Nomination sous la 5ème République, Le clientélisme au beau fixe

Depuis le début de la transition politique au Tchad en 2021, la situation socio-politique s’empire au jour le jour. Ce qui se passe sous la 5ème République dépasse l’entendement. Tout se fait sur fond de clientélisme. Le cas des récentes nominations dans les différents postes de responsabilités en dit long.

Christian Allahndiguissem

«Déby père était nettement mieux. En matière de nomination par exemple, il fait semblant d’inclure tout le monde, même si le quota selon les zones ou par couleurs politiques n’est pas significatif. Mais ce que nous vivons sous son fils défraie la chronique. La discrimination et l’exclusion ont pris le dessus, mais personne ne peut oser lever son petit doigt », disait sous anonymat, un cadre du parti au pouvoir, visiblement dépassé. C’est également le ressenti d’un haut cadre de l’Administration publique. «Même nous par qui les différents actes de nominations passent, sommes surpris de voir ce qui se passe. C’est n’importe quoi, mais nous sommes tenus au respect de secret professionnel donc, nous ne faisons qu’endosser », déplore –t-il.

__DONNÉES__

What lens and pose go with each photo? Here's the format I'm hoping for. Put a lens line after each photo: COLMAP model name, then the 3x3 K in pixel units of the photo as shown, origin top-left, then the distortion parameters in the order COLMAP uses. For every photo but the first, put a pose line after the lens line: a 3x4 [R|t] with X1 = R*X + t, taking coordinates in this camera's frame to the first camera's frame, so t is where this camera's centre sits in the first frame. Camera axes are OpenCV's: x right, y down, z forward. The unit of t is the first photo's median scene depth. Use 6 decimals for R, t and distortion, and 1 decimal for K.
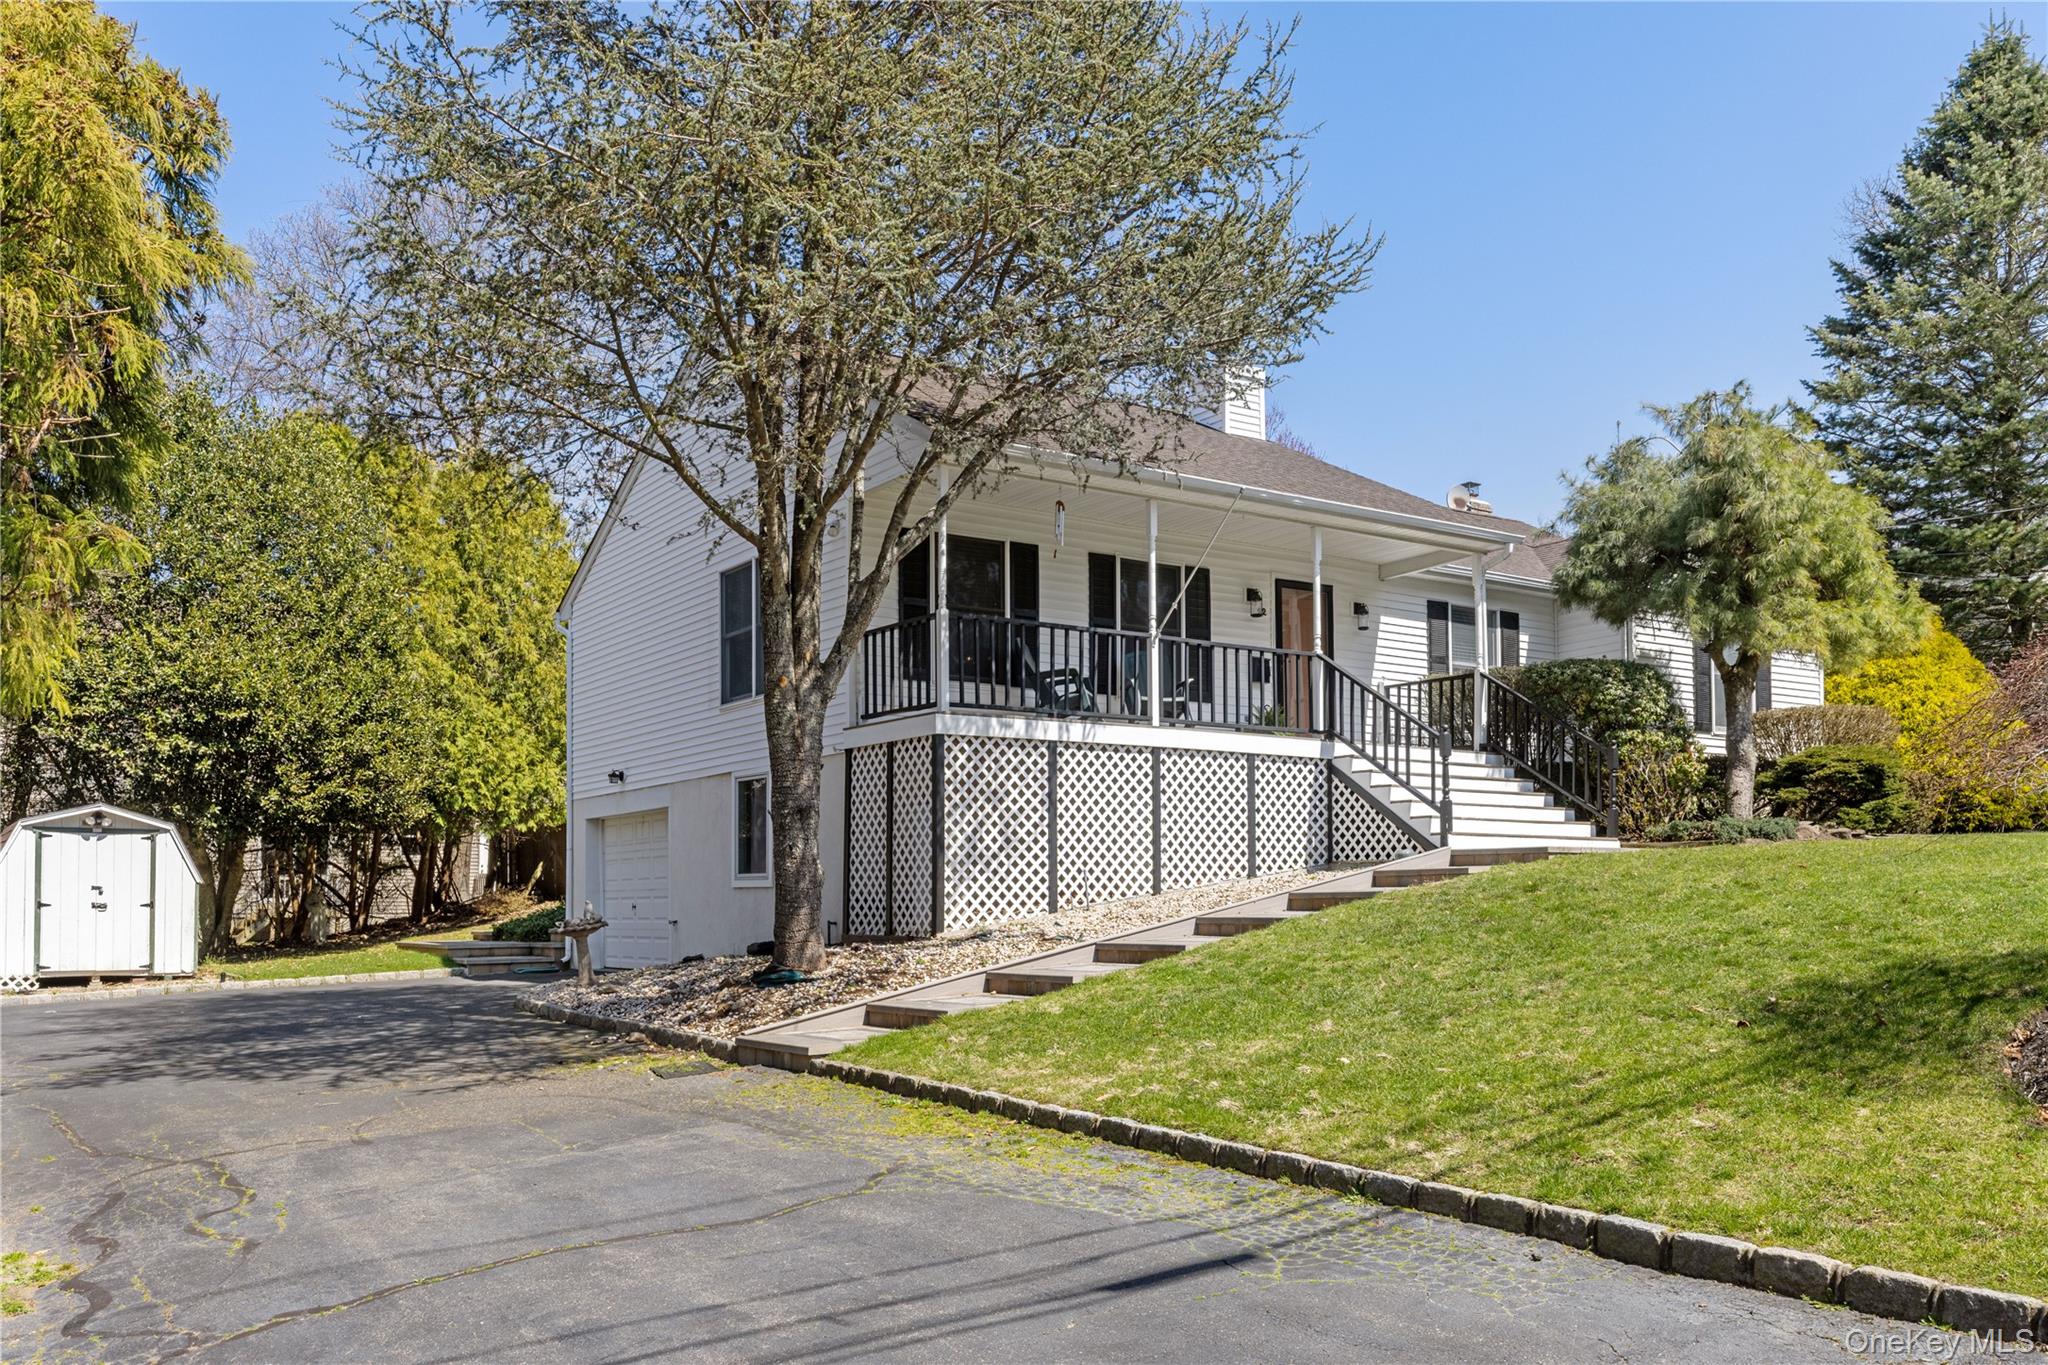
lens RADIAL K [[1658.2, 0, 1025.3], [0, 1658.2, 681.1], [0, 0, 1]] dist [0.003772, 0.001547]
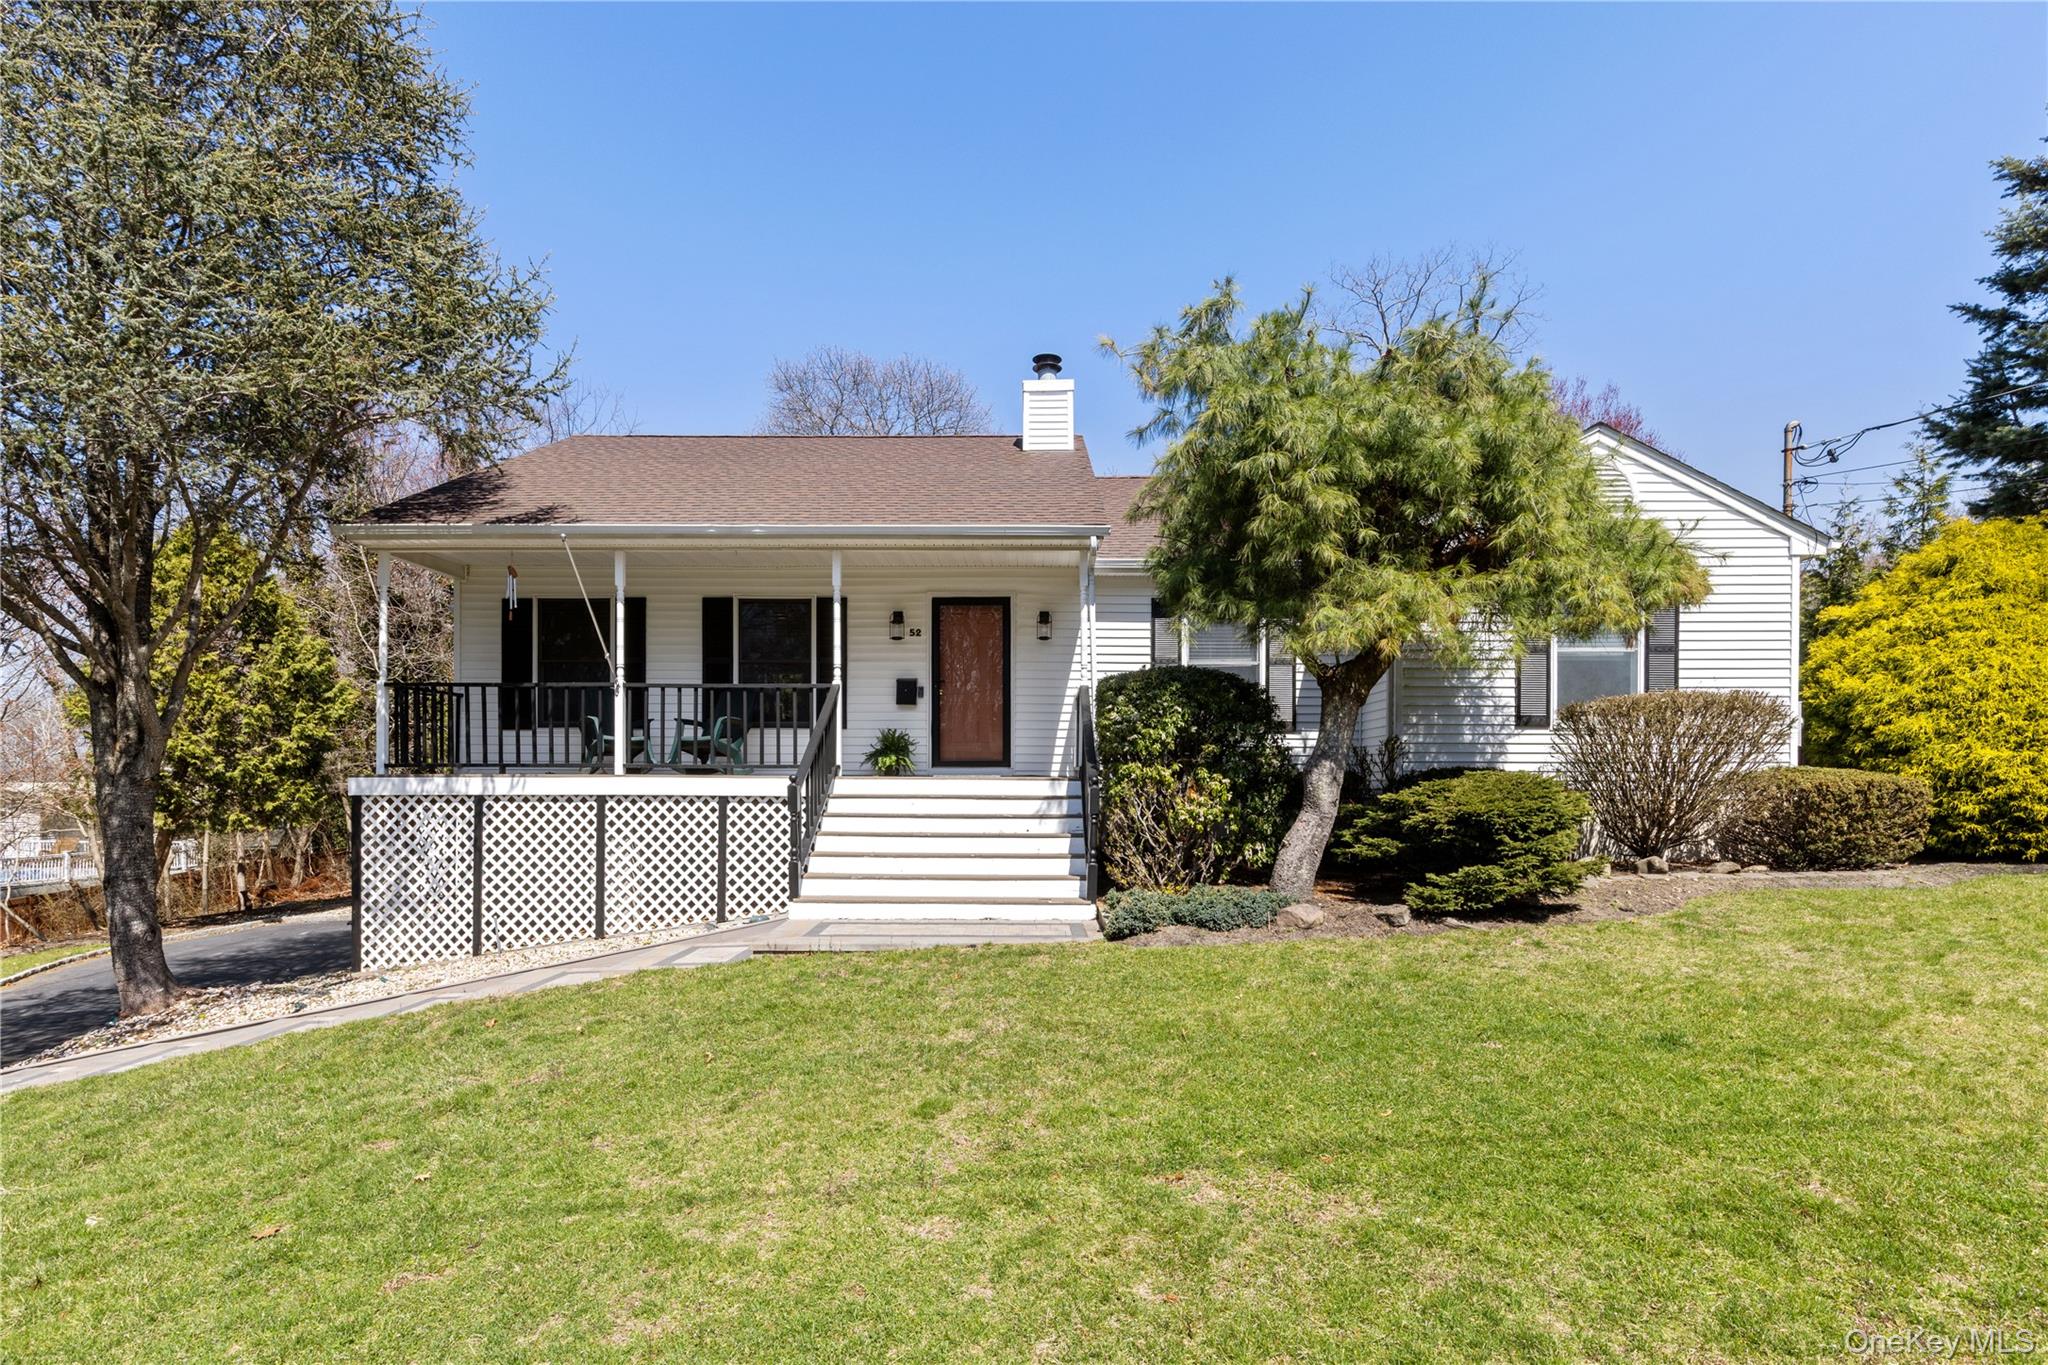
lens RADIAL K [[1027.3, 0, 1023.8], [0, 1027.3, 685.9], [0, 0, 1]] dist [-0.002883, -0.000065]
pose [[0.830399, -0.042023, -0.555582, 0.694303], [0.070079, 0.997110, 0.029324, -0.029914], [0.552745, -0.063285, 0.830944, 0.657826]]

__À FAIRE__
[A] Relevez toutes les personnes que l'article sur les nominations au Tchad mentionne ou cite, signataire compris.
[B] Répondez à ces questions sur l'article consacré aux nominations au Tchad.
(i) En quelle année la transition politique a-t-elle commencé au Tchad ?
(ii) D'après le cadre du parti au pouvoir, qu'est-ce qui a pris le dessus ?
(iii) Au respect de quoi le haut cadre de l'Administration publique se dit-il tenu ?
[C] Rédigez la suite de l'article sur les nominations au Tchad, à partir de sa dernière phrase.
Les données ne sont pas utiles ici.

__RÉPONSES ATTENDUES__
[A]
- Christian Allahndiguissem
- Déby père
- son fils
- un cadre du parti au pouvoir
- un haut cadre de l'Administration publique

[B]
(i) En 2021.
(ii) La discrimination et l'exclusion.
(iii) Au respect du secret professionnel.

[C]
Ils font bien évidemment allusion aux nominations, sur fond de commerce qui se font ces derniers jours. En ce sens, la 5ème République est la consécration explicite du clientélisme, désormais érigé en règle de gouvernance. Le père Déby mort, il est un secret de polichinelle que l’administration publique tchadienne et autres entités parapubliques, voire privées sont pourrie. Constat sans conteste de la pratique outrageuse du clientélisme, un phénomène à la peau dure. Une véritable gangrène. Un poison qui infeste désormais, les différentes nominations, les promotions, les recrutements, l’octroi d’emploi, voire de stages. Tout se fait au nom des parents.

Pour s’en rendre compte, il suffit simplement de lire les récentes nominations des agents des commandements dans les différentes circonscriptions administratives. Au terme des décrets 1275, 1276, 1277 et 1279 du 2 juillet 2025, des secrétaires généraux des provinces, des préfets, des secrétaires généraux des départements et des sous-préfets sont nommés dans les différentes circonscriptions administratives à travers les 23 provinces que compte le pays. Pour certains qui ont une lecture parcellaire, entre les lignes de ces décrets, il y a une amélioration, minime soit-elle dans les différentes nominations.

Controverse autour de l’acte

Ce qui fait dire à bon nombre de Tchadiens que pour une fois, le mérite et l’inclusion sont privilégiés dans de telles nominations.  « Cette fois-ci, il n’y a pas seulement les Mahamat. Les Mbai sont également nommés », ironise un cadre du Mps. Pourtant, d’autres déplorent toujours une discrimination et une exclusion de certaines communautés et corporations.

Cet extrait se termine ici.